We continue to note a growth in the number of Special Purpose Vehicles in the market, the majority of which (but not all) are sponsored by banks and brokers. We present here some analysis on the industry and how these vehicles are operating.
The rationale for a growth in Special Purpose Vehicles (SPVs) is the need for funding. As repo is constrained by the Leverage Ratio, bilateral OTC derivatives carry higher balance sheet charges and securities lending has multiple challenges, SPVs and similar products offer an opportunity to push collateral to a cash provider. Its the same economic rationale as physical financing only it has a wrapper.
These SPVs are arriving under a variety of names. Collateralized Commercial Paper has been around for a couple of years but growth appears to be stalled due to uncertainty about the collateral and what happens in case of default. However, SPVs, Business Development Corporations and Funding Notes are going strong; just don’t call them Structured Investment Vehicles (SIVs). We also see Total Return Swaps with the same economic purpose. We wouldn’t go so far as to call this regulatory arbitrage, but it is a direct response to the pressures that regulations have put on previously established financing methods.
Our first thought in looking at these vehicles was that they weren’t so great – that they would be an off-balance sheet liability to the issuer and negatively impact the Leverage Ratio. We then learned that banks are fully capitalizing these vehicles so they have assets to balance out the liability. While this requires firm capital, it apparently is a better option than the hit to the denominator of the Leverage Ratio.
Pushing out unfunded positions is often the first objective of these vehicles but they are starting to serve another purpose as well: soaking up hot cash. It has become cost-prohibitive for brokers to keep hedge fund cash on their balance sheets (not to mention the problems that custodians have). That cash has to get invested somewhere. These new SPVs can take up hedge fund cash in a structured product that serves an equal value to the broker of getting their assets funded. For broker-issuers, this is a win-win.

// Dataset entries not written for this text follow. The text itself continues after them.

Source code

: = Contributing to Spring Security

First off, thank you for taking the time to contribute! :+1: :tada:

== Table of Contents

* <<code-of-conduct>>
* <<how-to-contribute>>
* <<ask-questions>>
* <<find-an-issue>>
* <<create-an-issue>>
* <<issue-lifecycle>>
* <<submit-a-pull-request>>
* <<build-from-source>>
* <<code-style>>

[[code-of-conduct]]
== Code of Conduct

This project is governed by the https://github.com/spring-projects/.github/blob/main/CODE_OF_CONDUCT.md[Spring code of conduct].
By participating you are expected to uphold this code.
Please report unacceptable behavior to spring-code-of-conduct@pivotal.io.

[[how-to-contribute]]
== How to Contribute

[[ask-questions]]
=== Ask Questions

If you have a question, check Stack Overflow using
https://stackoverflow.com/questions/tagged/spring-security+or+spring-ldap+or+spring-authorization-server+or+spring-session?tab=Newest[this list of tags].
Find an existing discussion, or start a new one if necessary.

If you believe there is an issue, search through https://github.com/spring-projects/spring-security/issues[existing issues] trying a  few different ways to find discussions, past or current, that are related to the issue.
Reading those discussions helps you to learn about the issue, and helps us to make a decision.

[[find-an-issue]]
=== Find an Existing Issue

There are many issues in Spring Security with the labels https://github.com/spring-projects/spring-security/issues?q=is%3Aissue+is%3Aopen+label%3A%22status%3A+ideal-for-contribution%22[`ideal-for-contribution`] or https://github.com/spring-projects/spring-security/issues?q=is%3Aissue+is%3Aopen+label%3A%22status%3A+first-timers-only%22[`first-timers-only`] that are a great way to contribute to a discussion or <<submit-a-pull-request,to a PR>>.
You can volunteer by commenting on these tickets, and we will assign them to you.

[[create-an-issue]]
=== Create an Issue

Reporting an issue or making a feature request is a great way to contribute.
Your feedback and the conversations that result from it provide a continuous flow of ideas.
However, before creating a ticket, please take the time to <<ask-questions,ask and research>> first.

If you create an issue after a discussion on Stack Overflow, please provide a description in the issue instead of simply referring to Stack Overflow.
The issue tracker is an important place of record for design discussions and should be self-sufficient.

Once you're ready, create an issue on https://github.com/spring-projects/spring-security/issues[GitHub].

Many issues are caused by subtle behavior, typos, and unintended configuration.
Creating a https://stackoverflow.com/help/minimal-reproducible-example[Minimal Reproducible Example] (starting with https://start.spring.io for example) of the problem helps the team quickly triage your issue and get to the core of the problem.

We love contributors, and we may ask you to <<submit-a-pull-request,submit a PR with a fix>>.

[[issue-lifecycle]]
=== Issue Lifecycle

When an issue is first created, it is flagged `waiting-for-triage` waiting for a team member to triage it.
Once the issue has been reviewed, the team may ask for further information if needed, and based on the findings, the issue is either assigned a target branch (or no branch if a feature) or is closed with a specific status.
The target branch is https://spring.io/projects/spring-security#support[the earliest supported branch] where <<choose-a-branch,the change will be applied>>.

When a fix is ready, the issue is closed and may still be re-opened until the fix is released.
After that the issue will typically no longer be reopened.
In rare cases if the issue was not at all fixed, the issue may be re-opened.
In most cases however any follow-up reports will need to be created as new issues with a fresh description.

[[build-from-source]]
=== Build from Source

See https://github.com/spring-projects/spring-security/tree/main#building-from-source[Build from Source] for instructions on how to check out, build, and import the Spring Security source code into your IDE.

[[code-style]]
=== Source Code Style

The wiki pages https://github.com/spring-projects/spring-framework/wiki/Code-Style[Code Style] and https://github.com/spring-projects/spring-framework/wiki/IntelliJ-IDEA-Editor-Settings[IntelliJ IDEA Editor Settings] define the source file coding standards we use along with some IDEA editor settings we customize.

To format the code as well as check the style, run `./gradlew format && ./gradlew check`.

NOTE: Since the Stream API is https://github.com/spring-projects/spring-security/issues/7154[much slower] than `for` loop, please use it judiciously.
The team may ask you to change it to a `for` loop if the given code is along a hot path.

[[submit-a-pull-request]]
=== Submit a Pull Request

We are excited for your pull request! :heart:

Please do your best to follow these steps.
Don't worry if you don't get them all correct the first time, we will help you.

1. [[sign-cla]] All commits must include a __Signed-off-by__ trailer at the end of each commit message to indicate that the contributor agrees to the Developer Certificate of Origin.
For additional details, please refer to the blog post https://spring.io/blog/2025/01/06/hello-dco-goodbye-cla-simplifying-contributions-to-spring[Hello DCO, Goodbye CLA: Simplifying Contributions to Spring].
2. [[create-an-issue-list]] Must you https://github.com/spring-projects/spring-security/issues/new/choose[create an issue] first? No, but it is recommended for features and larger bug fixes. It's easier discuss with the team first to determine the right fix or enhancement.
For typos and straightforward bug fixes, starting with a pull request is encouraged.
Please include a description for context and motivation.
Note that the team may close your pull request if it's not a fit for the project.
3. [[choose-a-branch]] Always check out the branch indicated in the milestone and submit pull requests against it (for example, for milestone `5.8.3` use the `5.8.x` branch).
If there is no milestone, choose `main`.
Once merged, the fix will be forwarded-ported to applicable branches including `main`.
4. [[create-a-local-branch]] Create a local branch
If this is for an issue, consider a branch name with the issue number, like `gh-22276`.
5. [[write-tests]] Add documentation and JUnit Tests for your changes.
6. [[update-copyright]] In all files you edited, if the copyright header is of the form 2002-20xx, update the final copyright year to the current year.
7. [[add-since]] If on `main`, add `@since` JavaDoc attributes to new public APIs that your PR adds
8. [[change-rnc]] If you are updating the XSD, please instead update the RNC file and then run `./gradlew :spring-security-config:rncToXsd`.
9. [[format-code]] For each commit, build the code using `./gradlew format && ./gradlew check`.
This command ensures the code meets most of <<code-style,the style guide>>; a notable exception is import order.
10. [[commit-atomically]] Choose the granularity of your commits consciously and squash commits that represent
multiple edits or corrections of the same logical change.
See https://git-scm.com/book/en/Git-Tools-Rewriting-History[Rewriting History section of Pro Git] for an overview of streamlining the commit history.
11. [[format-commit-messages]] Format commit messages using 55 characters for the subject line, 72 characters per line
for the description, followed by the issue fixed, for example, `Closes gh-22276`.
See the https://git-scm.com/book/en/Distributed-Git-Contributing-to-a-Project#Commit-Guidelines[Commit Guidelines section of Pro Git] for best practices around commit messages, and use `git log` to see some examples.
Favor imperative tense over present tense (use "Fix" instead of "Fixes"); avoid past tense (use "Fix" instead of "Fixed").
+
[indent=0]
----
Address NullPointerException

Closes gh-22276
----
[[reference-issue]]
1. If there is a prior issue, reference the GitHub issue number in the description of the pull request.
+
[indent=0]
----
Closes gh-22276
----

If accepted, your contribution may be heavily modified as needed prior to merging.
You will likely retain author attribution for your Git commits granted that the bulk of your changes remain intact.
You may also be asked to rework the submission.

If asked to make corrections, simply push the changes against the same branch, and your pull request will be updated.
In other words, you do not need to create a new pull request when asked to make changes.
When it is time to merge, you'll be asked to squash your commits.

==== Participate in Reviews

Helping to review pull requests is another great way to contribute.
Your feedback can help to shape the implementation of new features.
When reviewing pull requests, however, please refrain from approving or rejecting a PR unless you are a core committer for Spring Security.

Is the collateral in these new products safe? In truth, there is no way to tell on a daily basis without direct access to the trustee or custodian that holds the collateral safely. We did find in a recent analysis on ABCP that the parent bank guarantee is often much more important than the collateral that funds an asset. Ratings help too, useless as they may be owing to no look-through to the collateral. As a result of the guarantee and rating, the collateral behind these SPVs could sometimes be entirely toxic and it wouldn’t matter. Investors would still buy them. This seems like a dumb idea to us but it is what we see happening.
We also see collateral quality being effectively not valued or barely valued in some of these transactions. We would expect that structured products require a buyer premium for complexity over unstructured, and that a bank guarantee would push pricing down. We would further expect that high quality collateral would reduce the cost. This is not what we are seeing in practice, although arguably the available data on collateral do not support a robust analysis. Instead, pricing seems to be based on ratings and the issuer guarantee, all but ignoring the underlying collateral.
The growth in SPVs currently backed by a wide mix of uncertain collateral suggests an inefficient market that benefits issuers. Banks are benefiting from getting their assets financed while providing hedge funds an investment vehicle for hot cash. A bank guarantee is covering over some of the ugly spots that may appear on these products. They serve a purpose and benefit issuers, but buyers should pay close attention to what they are getting in return.